Jane Talbot
Copyright© 2024 by Charles Brockden Brown
Letter XVI
To the same
O my lost child! In thy humiliations at this moment I can sympathize. The shame that must follow the detection of it is more within my thoughts at present than the negligence or infatuation that occasioned thy faults.
I know all. Thy intended husband knew it all. It was from him that the horrible tidings of thy unfaithfulness to marriage-vows first came.
He visited this city on purpose to obtain an interview with me. He entered my apartment with every mark of distress. He knew well the effect of such tidings on my heart. Most eagerly would I have laid down my life to preserve thy purity spotless.
He demeaned himself as one who loved thee with a rational affection, and who, however deeply he deplored the loss of thy love, accounted thy defection from virtue of infinitely greater moment.

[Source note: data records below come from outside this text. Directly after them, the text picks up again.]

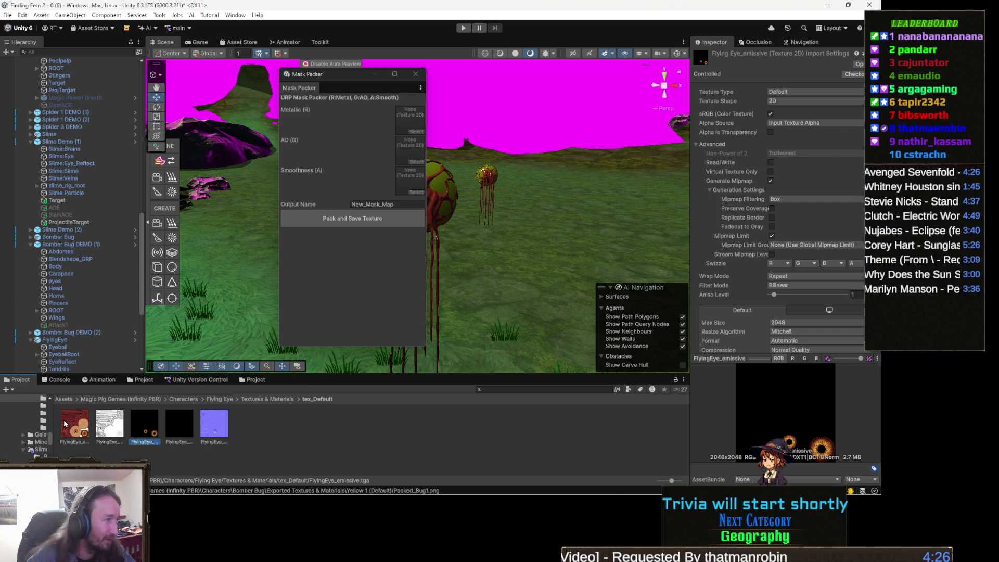
{"action": "left_click", "coordinate": [109, 426]}
{"action": "mouse_move", "coordinate": [245, 316]}
{"action": "left_mouse_down"}
{"action": "mouse_move", "coordinate": [411, 151]}
{"action": "mouse_move", "coordinate": [411, 120]}
{"action": "mouse_move", "coordinate": [436, 114]}
{"action": "mouse_move", "coordinate": [427, 109]}
{"action": "mouse_move", "coordinate": [414, 148]}
{"action": "left_mouse_up"}
{"action": "mouse_move", "coordinate": [183, 414]}
{"action": "left_mouse_down"}
{"action": "mouse_move", "coordinate": [411, 151]}
{"action": "mouse_move", "coordinate": [416, 121]}
{"action": "left_mouse_up"}
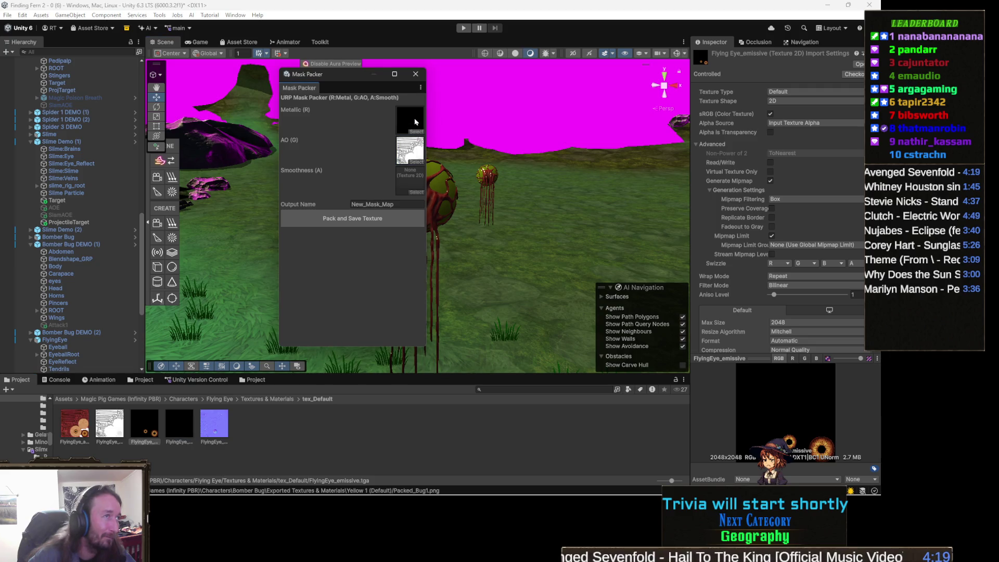
Step: Name the output Packed_Flyer, pack and save the texture, and close the Mask Packer
{"action": "left_click", "coordinate": [360, 219]}
{"action": "type", "text": "Packed_Flyer"}
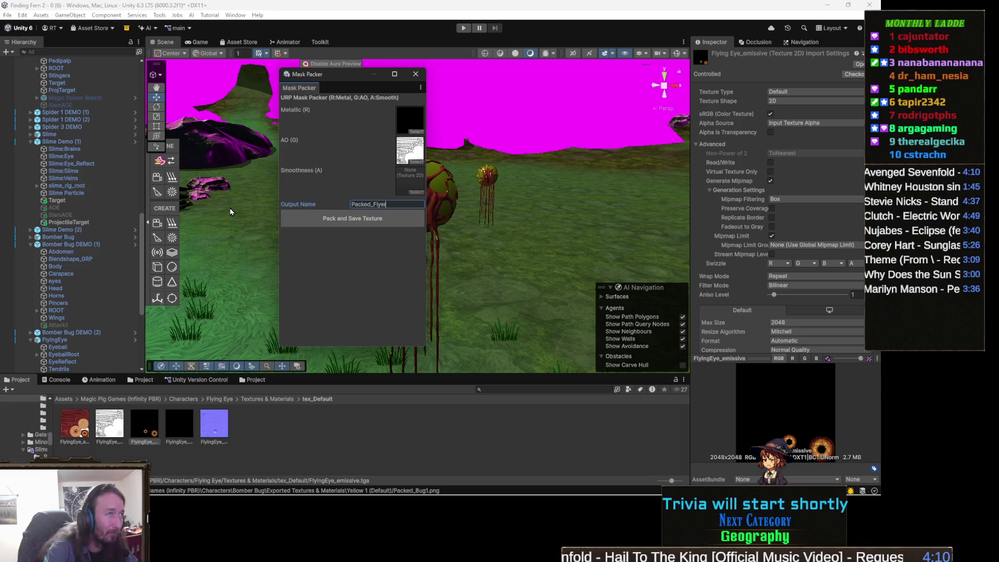
{"action": "left_click", "coordinate": [360, 218]}
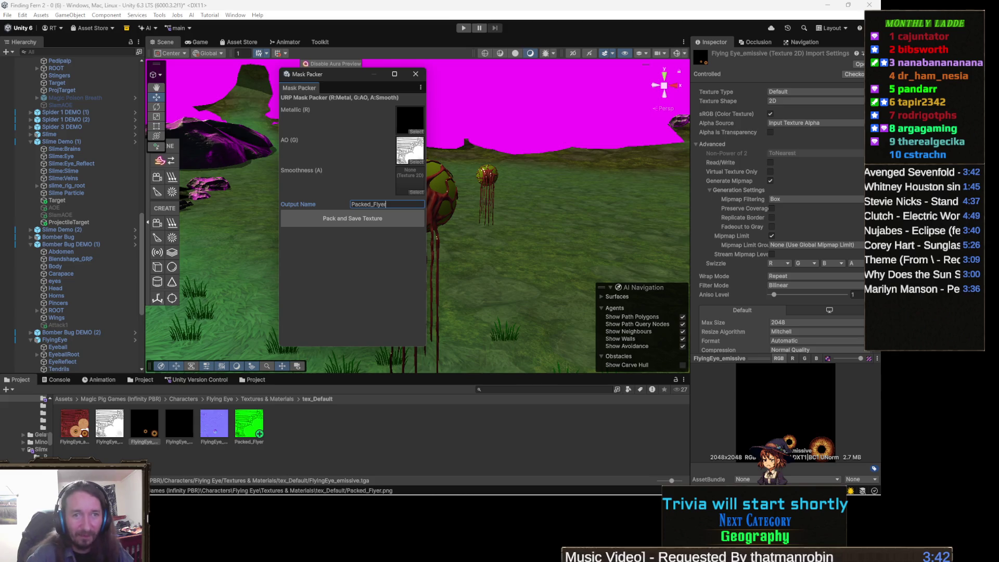
{"action": "key", "text": "Return"}
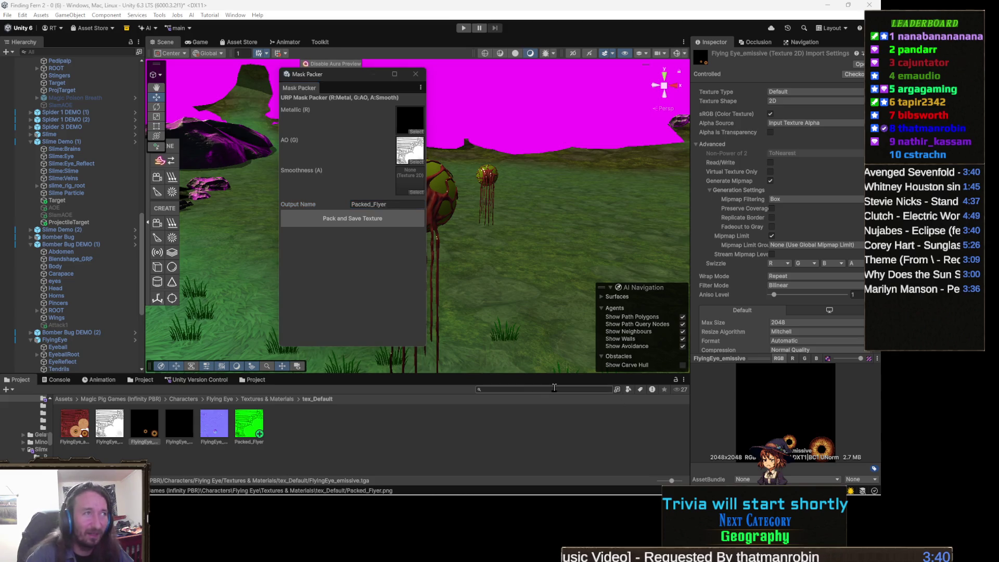
{"action": "left_click", "coordinate": [368, 217]}
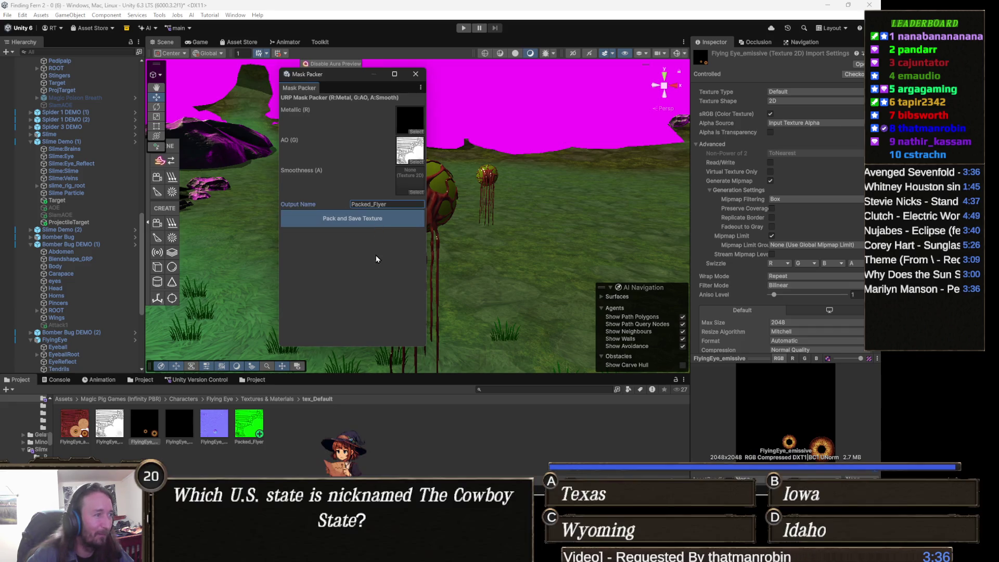
{"action": "left_click", "coordinate": [396, 214]}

I was willing to discredit even his assertion. Far better it was that the husband should prove the defamer of his wife, than that my darling child should prove a profligate. But he left me no room to doubt, by showing me a letter.
He showed it me on condition of my being everlastingly silent to you in regard to its contents. He yielded to a jealousy which would not be conquered, and had gotten this letter by surreptitious means. He was ashamed of an action which his judgment condemned as ignoble and deceitful.
Far more wise and considerate was this excellent and injured man than I. He was afraid, by disclosing to you the knowledge he had thus gained, of rendering you desperate and hardened. As long as reputation was not gone, he thought your errors were retrievable. He distrusted the success of his own efforts, and besought me to be your guardian. As to himself, he resigned the hope of ever gaining your love, and entreated me to exert myself for dissolving your connection with Colden, merely for your own sake.
To show me the necessity of my exertions, he had communicated this letter, believing that my maternal interest in your happiness would prevent me from making any but a salutary use of it. Yet he had not put your safety into my hands without a surety. He was so fully persuaded of the ill consequences of your knowing how much was known, that he had given me the proofs of your guilt only on my solemn promise to conceal them from you.